EXERCISE AIM:
Transcribe every entry word for word, but drop the pictures.

THE DATA:
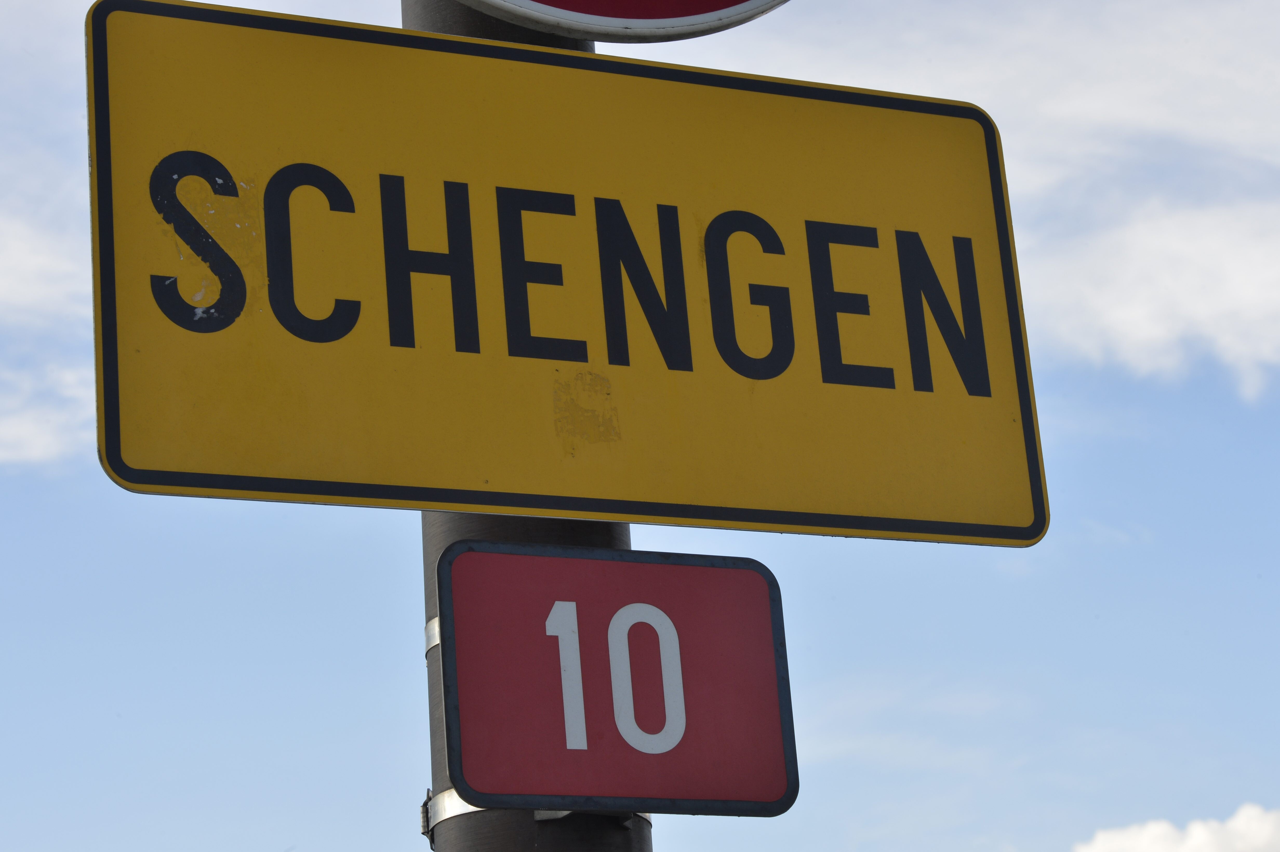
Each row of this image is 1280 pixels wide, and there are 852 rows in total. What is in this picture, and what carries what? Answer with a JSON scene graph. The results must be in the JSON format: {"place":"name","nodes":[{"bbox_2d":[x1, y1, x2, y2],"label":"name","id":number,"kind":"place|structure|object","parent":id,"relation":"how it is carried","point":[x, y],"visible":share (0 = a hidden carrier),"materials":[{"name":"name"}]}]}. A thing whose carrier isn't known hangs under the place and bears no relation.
{"place":"outdoors","nodes":[
{"label":"outdoors","id":0,"kind":"place"},
{"bbox_2d":[0,185,94,472],"label":"cloud","id":1,"kind":"structure","parent":0,"point":[28,450],"materials":[{"name":"white"}]},
{"bbox_2d":[0,0,1279,851],"label":"sky","id":2,"kind":"structure","parent":0,"point":[337,701],"materials":[{"name":"blue"}]},
{"bbox_2d":[754,0,1279,403],"label":"cloud","id":3,"kind":"structure","parent":0,"point":[1168,242],"materials":[{"name":"white"}]},
{"bbox_2d":[1072,803,1279,851],"label":"cloud","id":4,"kind":"structure","parent":0,"point":[1261,840],"materials":[{"name":"white"}]},
{"label":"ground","id":5,"kind":"structure","parent":0},
{"bbox_2d":[410,1,653,851],"label":"pole","id":6,"kind":"object","parent":5,"relation":"on","point":[452,840],"visible":0.24,"materials":[{"name":"grey metal"}]},
{"bbox_2d":[423,617,440,654],"label":"metal band","id":7,"kind":"object","parent":6,"relation":"attached to","point":[437,619],"visible":0.08,"materials":[{"name":"silver metal"}]},
{"bbox_2d":[421,788,655,847],"label":"metal band","id":8,"kind":"object","parent":6,"relation":"attached to","point":[457,813],"visible":0.12,"materials":[{"name":"metal"}]},
{"bbox_2d":[82,0,1043,548],"label":"yellow sign","id":9,"kind":"object","parent":6,"relation":"attached to","point":[304,490],"visible":0.94,"materials":[{"name":"yellow metal"}]},
{"bbox_2d":[434,539,796,818],"label":"number sign","id":10,"kind":"object","parent":6,"relation":"attached to","point":[557,560],"visible":0.97,"materials":[{"name":"red metal"}]},
{"bbox_2d":[449,0,790,41],"label":"round sign","id":11,"kind":"object","parent":6,"relation":"attached to","point":[722,13],"visible":0.97,"materials":[{"name":"red metal"}]}
]}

ANSWER BOX:
Each row of this image is 1280 pixels wide, and there are 852 rows in total. What is in this picture, and what carries what? Answer with a JSON scene graph. The results must be in the JSON format: {"place":"name","nodes":[{"bbox_2d":[x1, y1, x2, y2],"label":"name","id":number,"kind":"place|structure|object","parent":id,"relation":"how it is carried","point":[x, y],"visible":share (0 = a hidden carrier),"materials":[{"name":"name"}]}]}. A thing whose carrier isn't known hangs under the place and bears no relation.
{"place":"outdoors","nodes":[
{"label":"outdoors","id":0,"kind":"place"},
{"bbox_2d":[0,185,94,472],"label":"cloud","id":1,"kind":"structure","parent":0,"point":[28,450],"materials":[{"name":"white"}]},
{"bbox_2d":[0,0,1279,851],"label":"sky","id":2,"kind":"structure","parent":0,"point":[337,701],"materials":[{"name":"blue"}]},
{"bbox_2d":[754,0,1279,403],"label":"cloud","id":3,"kind":"structure","parent":0,"point":[1168,242],"materials":[{"name":"white"}]},
{"bbox_2d":[1072,803,1279,851],"label":"cloud","id":4,"kind":"structure","parent":0,"point":[1261,840],"materials":[{"name":"white"}]},
{"label":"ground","id":5,"kind":"structure","parent":0},
{"bbox_2d":[410,1,653,851],"label":"pole","id":6,"kind":"object","parent":5,"relation":"on","point":[452,840],"visible":0.24,"materials":[{"name":"grey metal"}]},
{"bbox_2d":[423,617,440,654],"label":"metal band","id":7,"kind":"object","parent":6,"relation":"attached to","point":[437,619],"visible":0.08,"materials":[{"name":"silver metal"}]},
{"bbox_2d":[421,788,655,847],"label":"metal band","id":8,"kind":"object","parent":6,"relation":"attached to","point":[457,813],"visible":0.12,"materials":[{"name":"metal"}]},
{"bbox_2d":[82,0,1043,548],"label":"yellow sign","id":9,"kind":"object","parent":6,"relation":"attached to","point":[304,490],"visible":0.94,"materials":[{"name":"yellow metal"}]},
{"bbox_2d":[434,539,796,818],"label":"number sign","id":10,"kind":"object","parent":6,"relation":"attached to","point":[557,560],"visible":0.97,"materials":[{"name":"red metal"}]},
{"bbox_2d":[449,0,790,41],"label":"round sign","id":11,"kind":"object","parent":6,"relation":"attached to","point":[722,13],"visible":0.97,"materials":[{"name":"red metal"}]}
]}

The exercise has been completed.